» Work to be completed
First find the line containing "X022592Y004664D03*" in the data, then set it down exactly along with every line after it, through the last.

[Data records]
= = = = =

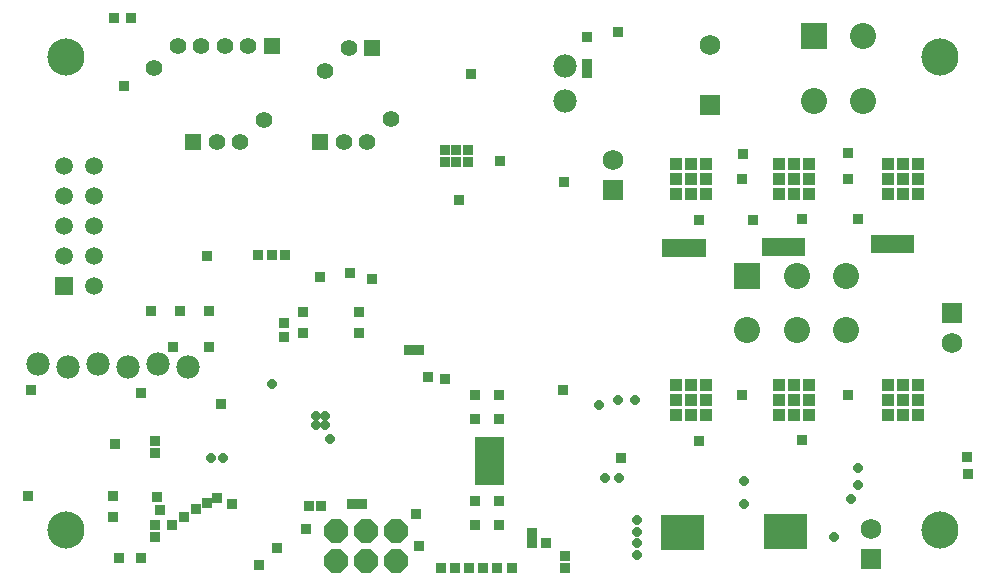
<source format=gbs>
G75*
%MOIN*%
%OFA0B0*%
%FSLAX24Y24*%
%IPPOS*%
%LPD*%
%AMOC8*
5,1,8,0,0,1.08239X$1,22.5*
%
%ADD10C,0.0780*%
%ADD11C,0.1240*%
%ADD12C,0.0690*%
%ADD13R,0.0690X0.0690*%
%ADD14C,0.0555*%
%ADD15R,0.0555X0.0555*%
%ADD16C,0.0552*%
%ADD17R,0.0867X0.0867*%
%ADD18C,0.0867*%
%ADD19OC8,0.0780*%
%ADD20R,0.0594X0.0594*%
%ADD21C,0.0594*%
%ADD22R,0.0437X0.0437*%
%ADD23OC8,0.0317*%
%ADD24R,0.0317X0.0317*%
D10*
X000824Y010708D03*
X001824Y010608D03*
X002824Y010708D03*
X003824Y010608D03*
X004824Y010708D03*
X005824Y010608D03*
X018389Y019480D03*
X018389Y020620D03*
D11*
X030899Y020924D03*
X030899Y005176D03*
X001765Y005176D03*
X001765Y020924D03*
D12*
X019993Y017497D03*
X023223Y021320D03*
X031292Y011408D03*
X028576Y005203D03*
D13*
X028576Y004203D03*
X031292Y012408D03*
X023223Y019320D03*
X019993Y016497D03*
D14*
X011804Y018109D03*
X011017Y018109D03*
X007572Y018089D03*
X006785Y018089D03*
X011174Y021219D03*
X007838Y021317D03*
X007050Y021317D03*
X006263Y021317D03*
X005475Y021317D03*
D15*
X008625Y021317D03*
X011962Y021219D03*
X010229Y018109D03*
X005997Y018089D03*
D16*
X008359Y018837D03*
X010387Y020471D03*
X012592Y018857D03*
X004688Y020569D03*
D17*
X024462Y013621D03*
X026676Y021632D03*
D18*
X028330Y021632D03*
X028330Y019467D03*
X026676Y019467D03*
X026115Y013621D03*
X027769Y013621D03*
X027769Y011849D03*
X026115Y011849D03*
X024462Y011849D03*
D19*
X012755Y005124D03*
X011755Y005124D03*
X010755Y005124D03*
X010755Y004124D03*
X011755Y004124D03*
X012755Y004124D03*
D20*
X001678Y013304D03*
D21*
X002678Y013304D03*
X002678Y014304D03*
X001678Y014304D03*
X001678Y015304D03*
X002678Y015304D03*
X002678Y016304D03*
X001678Y016304D03*
X001678Y017304D03*
X002678Y017304D03*
D22*
X022092Y017357D03*
X022592Y017357D03*
X023092Y017357D03*
X023092Y016857D03*
X022592Y016857D03*
X022592Y016357D03*
X023092Y016357D03*
X022092Y016357D03*
X022092Y016857D03*
X025517Y016857D03*
X026017Y016857D03*
X026017Y017357D03*
X025517Y017357D03*
X026517Y017357D03*
X026517Y016857D03*
X026517Y016357D03*
X026017Y016357D03*
X025517Y016357D03*
X029139Y016357D03*
X029639Y016357D03*
X029639Y016857D03*
X029139Y016857D03*
X029139Y017357D03*
X029639Y017357D03*
X030139Y017357D03*
X030139Y016857D03*
X030139Y016357D03*
X030139Y009995D03*
X029639Y009995D03*
X029139Y009995D03*
X029139Y009495D03*
X029639Y009495D03*
X030139Y009495D03*
X030139Y008995D03*
X029639Y008995D03*
X029139Y008995D03*
X026517Y008995D03*
X026517Y009495D03*
X026517Y009995D03*
X026017Y009995D03*
X025517Y009995D03*
X025517Y009495D03*
X026017Y009495D03*
X026017Y008995D03*
X025517Y008995D03*
X023092Y008995D03*
X022592Y008995D03*
X022592Y009495D03*
X023092Y009495D03*
X023092Y009995D03*
X022592Y009995D03*
X022092Y009995D03*
X022092Y009495D03*
X022092Y008995D03*
D23*
X020731Y009497D03*
X020170Y009487D03*
X019521Y009349D03*
X019718Y006908D03*
X020190Y006908D03*
X020781Y005491D03*
X020781Y005097D03*
X020781Y004723D03*
X020781Y004329D03*
X024363Y006042D03*
X024363Y006790D03*
X027340Y004947D03*
X027907Y006199D03*
X028143Y006672D03*
X028143Y007223D03*
X010544Y008207D03*
X010377Y008670D03*
X010082Y008670D03*
X010082Y008975D03*
X010377Y008975D03*
X008635Y010018D03*
X006981Y007567D03*
X006588Y007567D03*
D24*
X003536Y004231D03*
X004257Y004223D03*
X004733Y004920D03*
X004733Y005345D03*
X004875Y005845D03*
X004777Y006278D03*
X005694Y005617D03*
X006076Y005861D03*
X006450Y006081D03*
X006804Y006239D03*
X007277Y006042D03*
X005300Y005329D03*
X003312Y005601D03*
X003320Y006317D03*
X004725Y007743D03*
X004729Y008124D03*
X003399Y008030D03*
X004245Y009723D03*
X005328Y011278D03*
X006529Y011278D03*
X006509Y012459D03*
X005544Y012459D03*
X004599Y012459D03*
X006458Y014306D03*
X008143Y014349D03*
X008615Y014349D03*
X009048Y014349D03*
X010214Y013593D03*
X011210Y013735D03*
X011954Y013542D03*
X011509Y012439D03*
X011509Y011731D03*
X013202Y011160D03*
X013517Y011160D03*
X013812Y010254D03*
X014403Y010195D03*
X015387Y009664D03*
X016174Y009664D03*
X016174Y008876D03*
X015387Y008876D03*
X015544Y008089D03*
X015859Y008089D03*
X016174Y008089D03*
X016174Y007774D03*
X015859Y007774D03*
X015544Y007774D03*
X015544Y007459D03*
X015544Y007144D03*
X015859Y007144D03*
X015859Y007459D03*
X016174Y007459D03*
X016174Y007144D03*
X016174Y006829D03*
X015859Y006829D03*
X015544Y006829D03*
X015387Y006121D03*
X016174Y006121D03*
X016174Y005333D03*
X015387Y005333D03*
X015190Y003916D03*
X014718Y003916D03*
X014245Y003916D03*
X013536Y004644D03*
X013418Y005707D03*
X011617Y006032D03*
X011302Y006032D03*
X010249Y005983D03*
X009846Y005983D03*
X009757Y005215D03*
X008773Y004565D03*
X008182Y003995D03*
X006922Y009369D03*
X009029Y011613D03*
X009029Y012065D03*
X009666Y011735D03*
X009670Y012447D03*
X014871Y016176D03*
X014767Y017439D03*
X015161Y017439D03*
X015161Y017833D03*
X014767Y017833D03*
X014373Y017833D03*
X014373Y017439D03*
X016224Y017479D03*
X018340Y016770D03*
X021804Y014703D03*
X021804Y014428D03*
X022080Y014428D03*
X022080Y014703D03*
X022355Y014703D03*
X022355Y014428D03*
X022631Y014428D03*
X022631Y014703D03*
X022907Y014703D03*
X022907Y014428D03*
X022848Y015510D03*
X024639Y015510D03*
X025131Y014743D03*
X025407Y014743D03*
X025682Y014743D03*
X025958Y014743D03*
X026233Y014743D03*
X026233Y014467D03*
X025958Y014467D03*
X025682Y014467D03*
X025407Y014467D03*
X025131Y014467D03*
X026273Y015530D03*
X028162Y015530D03*
X028753Y014841D03*
X028753Y014565D03*
X029029Y014565D03*
X029304Y014565D03*
X029580Y014565D03*
X029855Y014565D03*
X029855Y014841D03*
X029580Y014841D03*
X029304Y014841D03*
X029029Y014841D03*
X027828Y016869D03*
X027828Y017735D03*
X024324Y017715D03*
X024304Y016869D03*
X019117Y020412D03*
X019117Y020707D03*
X019107Y021613D03*
X020151Y021770D03*
X015239Y020353D03*
X003930Y022223D03*
X003340Y022223D03*
X003694Y019979D03*
X000584Y009821D03*
X000505Y006317D03*
X015662Y003916D03*
X016135Y003916D03*
X016607Y003916D03*
X017277Y004743D03*
X017749Y004743D03*
X017277Y005058D03*
X018379Y004310D03*
X018379Y003916D03*
X021765Y004664D03*
X022040Y004664D03*
X022040Y004939D03*
X021765Y004939D03*
X021765Y005215D03*
X022040Y005215D03*
X022040Y005491D03*
X021765Y005491D03*
X022316Y005491D03*
X022592Y005491D03*
X022867Y005491D03*
X022867Y005215D03*
X022592Y005215D03*
X022592Y004939D03*
X022592Y004664D03*
X022867Y004664D03*
X022867Y004939D03*
X022316Y004939D03*
X022316Y004664D03*
X022316Y005215D03*
X025190Y005254D03*
X025190Y004979D03*
X025466Y004979D03*
X025741Y004979D03*
X025741Y005254D03*
X025466Y005254D03*
X026017Y005254D03*
X026017Y004979D03*
X026292Y004979D03*
X026292Y005254D03*
X026292Y005530D03*
X026017Y005530D03*
X025741Y005530D03*
X025466Y005530D03*
X025190Y005530D03*
X025190Y004703D03*
X025466Y004703D03*
X025741Y004703D03*
X026017Y004703D03*
X026292Y004703D03*
X026273Y008168D03*
X027808Y009664D03*
X024304Y009664D03*
X022848Y008128D03*
X020269Y007577D03*
X018320Y009841D03*
X031804Y007617D03*
X031814Y007036D03*
M02*

</source>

= = = = =

» The completed task
X022592Y004664D03*
X022867Y004664D03*
X022867Y004939D03*
X022316Y004939D03*
X022316Y004664D03*
X022316Y005215D03*
X025190Y005254D03*
X025190Y004979D03*
X025466Y004979D03*
X025741Y004979D03*
X025741Y005254D03*
X025466Y005254D03*
X026017Y005254D03*
X026017Y004979D03*
X026292Y004979D03*
X026292Y005254D03*
X026292Y005530D03*
X026017Y005530D03*
X025741Y005530D03*
X025466Y005530D03*
X025190Y005530D03*
X025190Y004703D03*
X025466Y004703D03*
X025741Y004703D03*
X026017Y004703D03*
X026292Y004703D03*
X026273Y008168D03*
X027808Y009664D03*
X024304Y009664D03*
X022848Y008128D03*
X020269Y007577D03*
X018320Y009841D03*
X031804Y007617D03*
X031814Y007036D03*
M02*

</source>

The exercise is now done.